In the midst of a post defending his penchant for 80s music, Andrew Sullivan let’s out a mighty curmudgeonly harumph:
There is indeed no pop on the radio any more. Just hip-hop drivel and godawful indie crap or whiny, lesbian complaint-rock. Look at the top ten in any other advanced Western country and pop is alive and well. But in America? Murdered by payola and hip-hop. But maybe that just shows what an old codger I’m becoming.
Well, maybe. Because my first thought was: Who listens to the radio for music anymore? Barring a couple rental cars, I don’t think I have since college.
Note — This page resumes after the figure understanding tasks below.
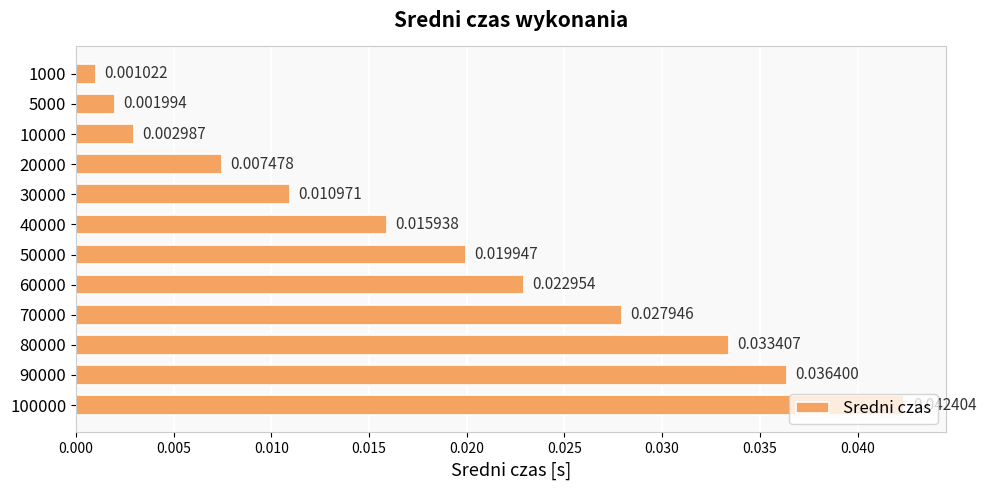

Between 40000 and 100000, which is larger?

100000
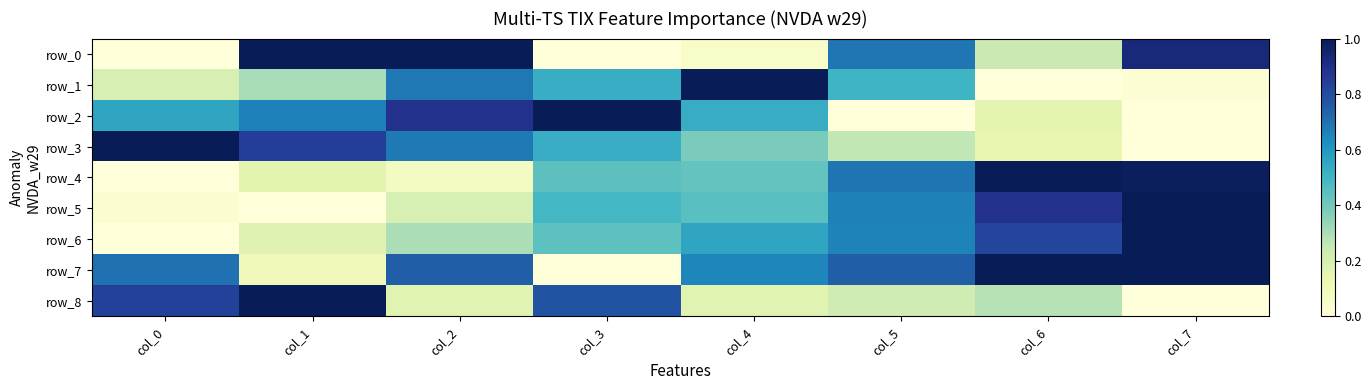

What is the sum of the row_2 values at col_2 and col_5?

0.9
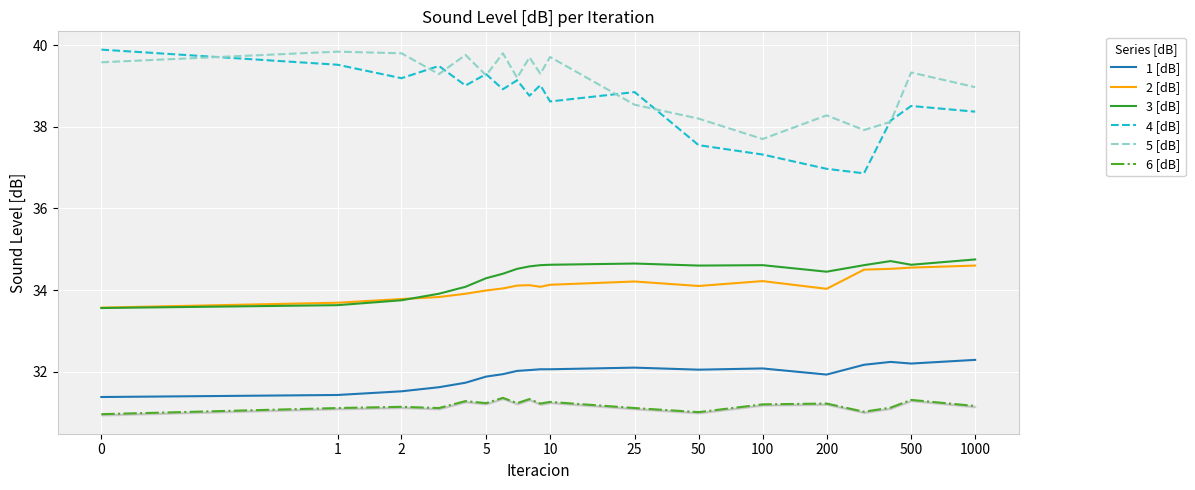

What is the difference between the maximum and minimum values in the 3 [dB] series?

1.2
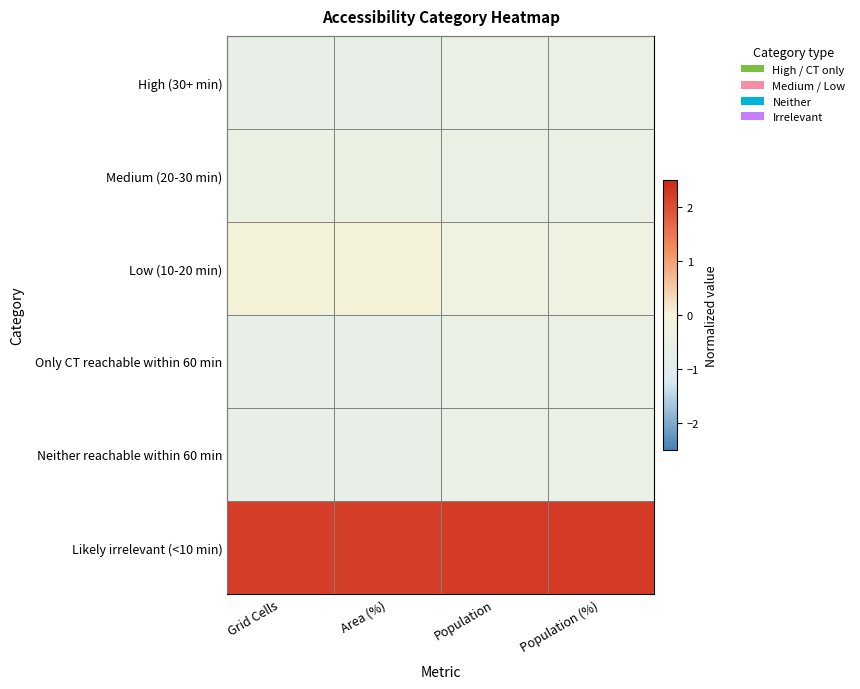

Rank the series by their maximum value, from lowest to highest.

High (30+ min), Only CT reachable within 60 min, Neither reachable within 60 min, Medium (20-30 min), Low (10-20 min), Likely irrelevant (<10 min)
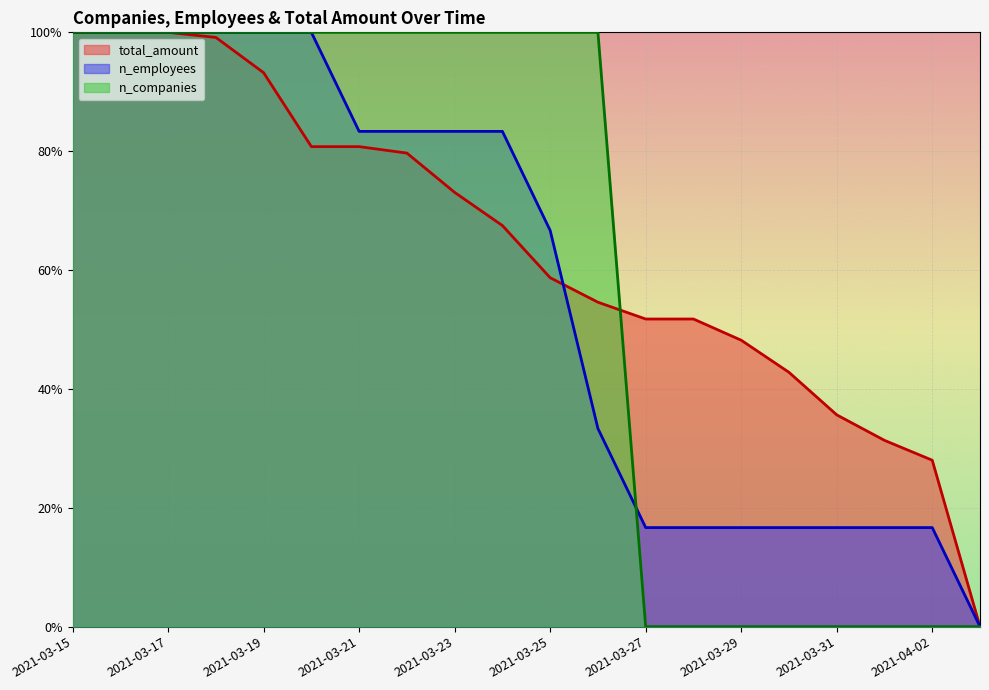

At 2021-03-23, list the series in order from largest to smallest.

n_companies, n_employees, total_amount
In a world where you can get just about any song or album you want on your laptop in a matter of minutes, or pick from one of thousands of niche Internet or satellite stations tailored to your taste, or take your entire music collection on the road with you, increasingly the only people left listening to broadcast radio for music are people who either can’t afford the technology or don’t have any terribly strong musical preferences. The changes in radio playlists probably say as much about class and technology as they do about the shape of musical culture. That doesn’t mean, by a longshot, that there’s no good pop being produced: We’re living through a period of incredibile musical fertility.
Of course, as anyone who reads this site with any frequency knows, I also happen to like that “godawful indie crap.” But I’m not sure how meaningful “indie” is as a category for music anymore anyway; it covers hugely disparate artists whose only real common trait is that substantially overlapping groups of people tend to like the stuff. Lots of “indie” music is on major labels now, so it’s not even a good market descriptor. “Indie” is increasingly a category of listener more than of musician—if that wasn’t always the case. And it’s not at all clear to me why a lot of what “indie” artists are putting out doesn’t count as “pop” music. The new Decemeberists album, for instance, channels the proggier side of Steve Winwood for a couple of extended narrative epics, but “O, Valencia,” “The Perfect Crime,” and “Summersong,” at the very least, are just straight-up hook-laden pop. Ditto the last Death Cab for Cutie album: If “Soul Meets Body,” “Crooked Teeth,” and “Marching Bands of Manhattan” aren’t “pop songs,” I don’t know what is.